Mr. Crupi crunched the numbers and found that to sell one house at $1.2-million and then pay Toronto’s double-priced land transfer tax to buy a $1.5-million home would cost them more than $110,000 in real estate commissions, closing costs and land transfer tax.
The land transfer tax is a tax, and it doesn’t go into the value of your home, he says. “It’s a major expense you can’t amortize over 30 years. If we bought a house and sold it in three to five years, it wouldn’t be worth it.”
So, what should first-time home buyers look out for if seeking a forever home rather than a starter home?
First, be patient. Mr. Crupi and his wife toured about 40 homes and lost three bidding wars before finding the right one. “What we wanted changed a lot as we began looking at houses,” he says.
They settled on a three-bedroom 1950s bungalow in Toronto’s western suburbs on a 60-by-125-foot lot, which allows for an addition should they need more room. Mr. Crupi estimates the couple paid $250,000 more than they would have for one of the starters they looked at.
Next, think ahead 10 or 20 years. Will you have kids? Look for homes in good school districts – not just for elementary school but for high school, says Zolo’s Mr. Abbasi. Do you expect your elderly parents to move in with you eventually? “Find a house with more space than you need now,” he advises, noting that many buyers later regret choosing a too-small home.
Affordability is another key consideration – especially for monthly payments, says Marshall Tully, a Toronto mortgage broker. A general affordability rule: Every $100,000 in mortgage debt costs about $500 a month at current rates. With a 20-per-cent down payment, most buyers can afford a home priced at about five times their income. And expect to spend about 1 per cent of your home’s value on repairs and upkeep each year.
When house hunting, don’t limit yourself to homes within your exact budget. Mr. Blue and Ms. McTavish toured a range of properties, from budget-friendly starter homes to high-end listings, to gauge value. “It gave us perspective on what we could get – and whether an expensive home was really that much better,” Mr. Blue says.
Also, consider the neighbourhood. Can you see yourself living there long-term? And pay attention to the home’s layout, Ms. McTavish says. “That’s not something you can easily change,” so you’ll have to love it.

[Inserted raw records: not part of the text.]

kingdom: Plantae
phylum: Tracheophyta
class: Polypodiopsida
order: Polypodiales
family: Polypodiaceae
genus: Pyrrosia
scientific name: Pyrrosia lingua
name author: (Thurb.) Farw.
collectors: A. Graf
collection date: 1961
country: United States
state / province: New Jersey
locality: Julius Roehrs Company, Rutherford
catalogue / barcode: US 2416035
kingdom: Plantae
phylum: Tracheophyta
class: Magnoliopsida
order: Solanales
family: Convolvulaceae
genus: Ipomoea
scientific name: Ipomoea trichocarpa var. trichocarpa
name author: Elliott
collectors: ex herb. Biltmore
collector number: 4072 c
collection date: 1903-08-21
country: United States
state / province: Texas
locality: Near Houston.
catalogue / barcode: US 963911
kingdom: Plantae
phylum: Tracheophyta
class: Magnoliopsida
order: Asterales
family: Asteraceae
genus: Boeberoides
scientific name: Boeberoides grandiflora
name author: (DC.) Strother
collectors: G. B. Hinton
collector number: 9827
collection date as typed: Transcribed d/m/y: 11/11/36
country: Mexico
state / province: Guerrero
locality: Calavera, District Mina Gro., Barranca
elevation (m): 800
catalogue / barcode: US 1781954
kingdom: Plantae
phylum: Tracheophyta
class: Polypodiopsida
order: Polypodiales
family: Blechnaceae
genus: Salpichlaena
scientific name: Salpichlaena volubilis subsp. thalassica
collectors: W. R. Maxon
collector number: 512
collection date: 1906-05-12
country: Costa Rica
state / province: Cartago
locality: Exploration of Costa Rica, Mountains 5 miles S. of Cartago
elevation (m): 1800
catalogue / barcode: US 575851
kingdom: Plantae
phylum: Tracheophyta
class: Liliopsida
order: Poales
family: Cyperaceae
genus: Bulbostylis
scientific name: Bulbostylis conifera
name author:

As for renovations, one advantage of a “forever home” is that there’s no rush to make it perfect. When Mr. Blue and Ms. McTavish moved in, most of the house was original to its 1960s construction. They tackled small updates first – replacing mint-green carpets with hardwood and repainting the equally minty walls with warmer, brighter whites. Bigger projects, such as updating the vintage yellow tub and sink in one bathroom, can wait. The benefit? Since they don’t plan to move, they’ll get the full value of any improvements rather than renovating for the next buyer.
In other words, instead of treating their house as a short-term investment, they’re enjoying it for what it was meant to be all along: a home.